Syrian President Bashar al-Assad said that he has no problem with international chemical weapons experts coming to inspect the sites where Syria makes and stores its chemical arsenal.
In an interview with China's state-run CCTV, Assad said the only challenge is ensuring safe access to those areas, warning that "terrorists" could pose a security threat. He suggested fighters could obstruct the experts in order to get the government blamed for violating its agreement to allow them in.
Syrian officials use the word terrorist to describe rebels who have been trying to oust Assad in the country's 18-month conflict.
The president acknowledged Syria has a "large" chemical weapons stockpile built up during decades of manufacturing, but that it is safely under government control.

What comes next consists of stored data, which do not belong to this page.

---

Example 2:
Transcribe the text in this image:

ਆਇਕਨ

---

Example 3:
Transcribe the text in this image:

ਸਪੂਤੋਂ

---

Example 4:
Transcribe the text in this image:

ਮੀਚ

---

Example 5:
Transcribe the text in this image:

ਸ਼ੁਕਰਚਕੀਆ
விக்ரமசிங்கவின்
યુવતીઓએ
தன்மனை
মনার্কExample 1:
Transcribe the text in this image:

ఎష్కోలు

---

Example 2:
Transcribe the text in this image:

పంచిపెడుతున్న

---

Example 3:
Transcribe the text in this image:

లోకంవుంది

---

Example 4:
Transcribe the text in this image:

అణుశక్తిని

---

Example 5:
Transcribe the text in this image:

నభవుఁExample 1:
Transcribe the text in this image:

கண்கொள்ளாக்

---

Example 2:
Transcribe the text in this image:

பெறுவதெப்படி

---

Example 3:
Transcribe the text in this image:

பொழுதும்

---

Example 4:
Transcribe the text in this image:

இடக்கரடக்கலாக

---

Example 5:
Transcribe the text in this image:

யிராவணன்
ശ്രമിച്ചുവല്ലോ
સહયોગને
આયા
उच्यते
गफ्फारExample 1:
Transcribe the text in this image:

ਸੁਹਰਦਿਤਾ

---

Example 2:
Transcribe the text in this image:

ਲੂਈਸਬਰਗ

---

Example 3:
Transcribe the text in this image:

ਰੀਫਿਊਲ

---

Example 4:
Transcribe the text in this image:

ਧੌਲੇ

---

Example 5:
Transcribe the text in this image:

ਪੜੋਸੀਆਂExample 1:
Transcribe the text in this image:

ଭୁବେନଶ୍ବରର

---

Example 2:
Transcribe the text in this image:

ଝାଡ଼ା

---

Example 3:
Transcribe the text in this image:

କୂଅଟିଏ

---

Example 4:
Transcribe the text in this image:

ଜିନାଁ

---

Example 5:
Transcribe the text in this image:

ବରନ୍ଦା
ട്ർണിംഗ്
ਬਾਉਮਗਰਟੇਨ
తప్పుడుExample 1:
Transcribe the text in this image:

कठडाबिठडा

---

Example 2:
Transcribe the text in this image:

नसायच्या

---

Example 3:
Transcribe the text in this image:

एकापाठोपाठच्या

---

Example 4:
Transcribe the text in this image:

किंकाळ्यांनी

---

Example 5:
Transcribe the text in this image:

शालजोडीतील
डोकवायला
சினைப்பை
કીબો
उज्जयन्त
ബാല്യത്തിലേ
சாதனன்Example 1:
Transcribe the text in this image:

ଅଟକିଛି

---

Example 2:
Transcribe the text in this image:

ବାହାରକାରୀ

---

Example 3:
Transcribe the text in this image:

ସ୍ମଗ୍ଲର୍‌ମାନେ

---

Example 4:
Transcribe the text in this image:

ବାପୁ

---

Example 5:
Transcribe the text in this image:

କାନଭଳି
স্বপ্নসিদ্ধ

"Any army stores chemical weapons under special conditions to prevent any terrorist or other destructive forces from tampering with them, that is destructive forces that could come from other countries. So there is nothing to worry about. The chemical weapons in Syria are in a safe place that is secure and under the control of the Syrian army," said Assad.

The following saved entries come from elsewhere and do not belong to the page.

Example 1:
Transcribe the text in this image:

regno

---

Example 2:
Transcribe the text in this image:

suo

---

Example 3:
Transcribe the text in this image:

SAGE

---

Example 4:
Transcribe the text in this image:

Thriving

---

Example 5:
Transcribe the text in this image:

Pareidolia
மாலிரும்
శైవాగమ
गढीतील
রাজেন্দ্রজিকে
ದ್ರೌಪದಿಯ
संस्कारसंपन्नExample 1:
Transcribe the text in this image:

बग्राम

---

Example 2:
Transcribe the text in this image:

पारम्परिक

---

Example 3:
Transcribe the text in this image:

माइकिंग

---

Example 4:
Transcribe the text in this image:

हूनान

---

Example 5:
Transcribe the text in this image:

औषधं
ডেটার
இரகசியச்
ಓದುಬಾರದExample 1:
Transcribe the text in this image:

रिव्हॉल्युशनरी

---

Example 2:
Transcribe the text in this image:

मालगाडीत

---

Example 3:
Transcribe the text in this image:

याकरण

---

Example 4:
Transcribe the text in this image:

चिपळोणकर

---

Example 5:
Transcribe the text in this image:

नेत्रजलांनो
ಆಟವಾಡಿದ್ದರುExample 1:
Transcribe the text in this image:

The Syrian government has accused rebels of using chemical weapons several times, including in a deadly attack last month in the Damascus suburbs.
That attack drew international condemnation, with the United States, France and Britain saying evidence pointed to pro-government forces carrying out the attack.
Syria has publicly agreed to give up all of its chemical weapons by the middle of next year.
Russia, a Syrian ally, has accused the U.S. of trying to "blackmail" it into letting the U.N. Security Council authorize force against Syria if Assad's government does not follow through with the plan.
The United States and its allies have been pressing the Council to adopt a Syria resolution under Chapter 7 of the U.N. Charter, which would permit enforcement through military action.
Russian Foreign Minister Sergei Lavrov said on Sunday U.S. officials told him that if Russia does not agree to a Chapter 7 resolution, Washington will block the Organization for the Prohibition of Chemical Weapons from helping to remove Syria's stockpiles.
Russia and the United States made a deal earlier this month for the Netherlands-based international body to monitor the disposal of all chemical weapons in Syria.
In a statement sent to VOA, a State Department official said U.S. diplomats are drafting a U.N. Security Council resolution with the "strongest possible enforcement mechanism" to ensure Syria's disposal of the stockpiles.
The official said Washington will not negotiate the details in public and that U.S. Secretary of State John Kerry spoke with Lavrov on Sunday and "reiterated the importance of working together" on their recent agreement about the need to destroy Syria's chemical weapons. There was no direct U.S. response to Lavrov's allegations of blackmail.
Russia has long opposed Western threats of sanctions or force against Assad's government.
OPCW said Saturday the Syrian government provided it with an inventory of its chemical weapons as part of the U.S.-Russian deal. OPCW said its "technical secretariat" was reviewing the information.